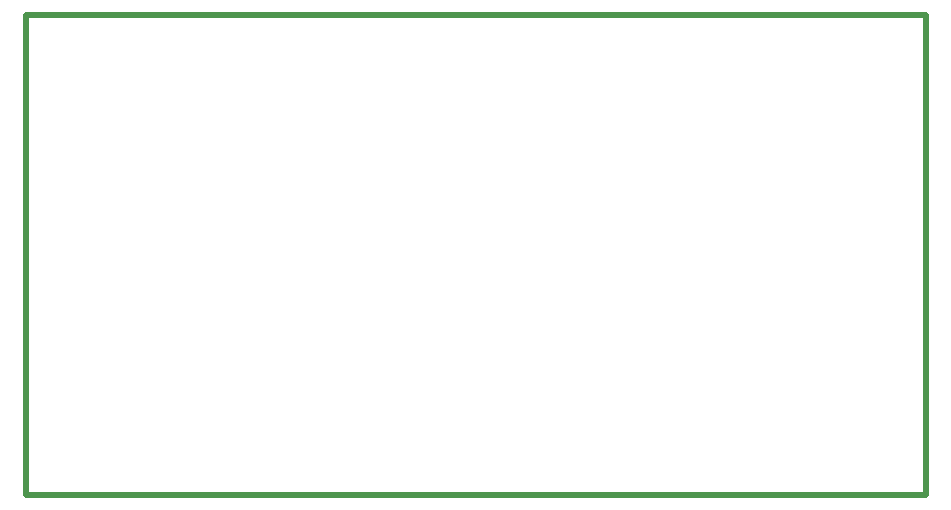
<source format=gm1>
G04*
G04 #@! TF.GenerationSoftware,Altium Limited,Altium Designer,19.1.7 (138)*
G04*
G04 Layer_Color=16711935*
%FSLAX25Y25*%
%MOIN*%
G70*
G01*
G75*
%ADD22C,0.02000*%
D22*
X0Y0D02*
Y160000D01*
X300000D01*
Y0D02*
Y160000D01*
X0Y0D02*
X300000D01*
M02*

</source>
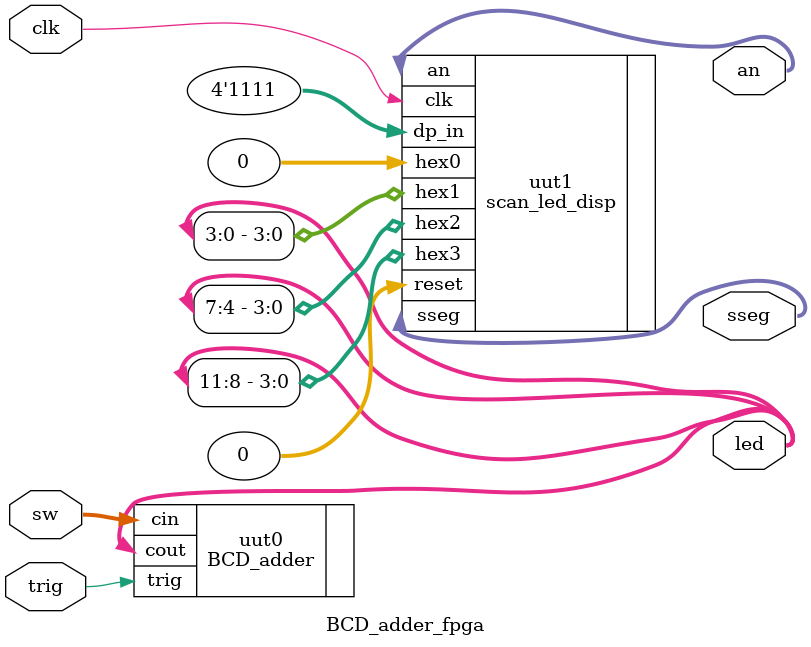
<source format=v>
module BCD_adder_fpga(
    input clk,
    input trig,
    input [11:0] sw,
    output [11:0] led,
    output [3:0] an,
    output [7:0] sseg
);


BCD_adder uut0(.trig(trig),.cin(sw),.cout(led));
scan_led_disp uut1 (.clk(clk),.reset(0),.hex3(led[11:8]),.hex2(led[7:4]),.hex1(led[3:0]),.hex0(0),.dp_in(4'b1111),.an(an),.sseg(sseg));
endmodule
</source>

◇ ◇ ◇

• What to do
Using the records above, output exactly the lines from the one containing "BCD_adder uut0(.trig(trig),.cin(sw),.cout(led));" through the last line, and no others.

• Answer box
BCD_adder uut0(.trig(trig),.cin(sw),.cout(led));
scan_led_disp uut1 (.clk(clk),.reset(0),.hex3(led[11:8]),.hex2(led[7:4]),.hex1(led[3:0]),.hex0(0),.dp_in(4'b1111),.an(an),.sseg(sseg));
endmodule
</source>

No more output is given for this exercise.